# Instructions to follow
Could you return every line of the material that contains the word "page"?

# Working data
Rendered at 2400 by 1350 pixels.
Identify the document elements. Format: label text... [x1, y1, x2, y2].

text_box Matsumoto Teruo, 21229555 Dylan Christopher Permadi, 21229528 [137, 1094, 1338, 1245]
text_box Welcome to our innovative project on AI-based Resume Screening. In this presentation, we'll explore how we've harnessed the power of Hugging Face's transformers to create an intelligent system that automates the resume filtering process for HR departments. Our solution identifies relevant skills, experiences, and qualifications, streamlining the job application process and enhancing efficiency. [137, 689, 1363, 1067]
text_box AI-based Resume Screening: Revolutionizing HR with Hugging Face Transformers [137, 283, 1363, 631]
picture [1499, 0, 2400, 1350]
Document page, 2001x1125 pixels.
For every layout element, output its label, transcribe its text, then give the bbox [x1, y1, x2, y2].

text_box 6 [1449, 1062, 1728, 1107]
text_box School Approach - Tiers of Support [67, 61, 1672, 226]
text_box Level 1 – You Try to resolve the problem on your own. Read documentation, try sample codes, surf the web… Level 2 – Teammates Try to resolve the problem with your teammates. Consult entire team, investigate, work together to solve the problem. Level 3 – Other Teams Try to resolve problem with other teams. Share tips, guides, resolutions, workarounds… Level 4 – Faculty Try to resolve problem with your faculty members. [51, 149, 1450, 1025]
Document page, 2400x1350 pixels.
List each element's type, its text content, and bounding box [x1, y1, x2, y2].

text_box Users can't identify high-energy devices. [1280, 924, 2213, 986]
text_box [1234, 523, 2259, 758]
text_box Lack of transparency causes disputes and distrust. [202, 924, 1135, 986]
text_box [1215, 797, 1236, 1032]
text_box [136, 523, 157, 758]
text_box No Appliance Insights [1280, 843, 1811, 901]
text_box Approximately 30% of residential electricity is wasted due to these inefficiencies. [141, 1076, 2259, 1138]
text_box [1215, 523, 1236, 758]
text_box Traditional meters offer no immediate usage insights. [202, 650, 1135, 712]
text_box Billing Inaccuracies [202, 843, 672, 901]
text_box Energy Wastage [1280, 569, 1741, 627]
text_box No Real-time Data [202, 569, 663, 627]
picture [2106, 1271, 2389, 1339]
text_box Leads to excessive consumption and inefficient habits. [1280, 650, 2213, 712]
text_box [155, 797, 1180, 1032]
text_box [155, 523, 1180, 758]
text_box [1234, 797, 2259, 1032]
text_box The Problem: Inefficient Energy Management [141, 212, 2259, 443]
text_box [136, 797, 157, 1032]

# Solution for this problem
Document page, 2001x1125 pixels.
Document page, 2400x1350 pixels.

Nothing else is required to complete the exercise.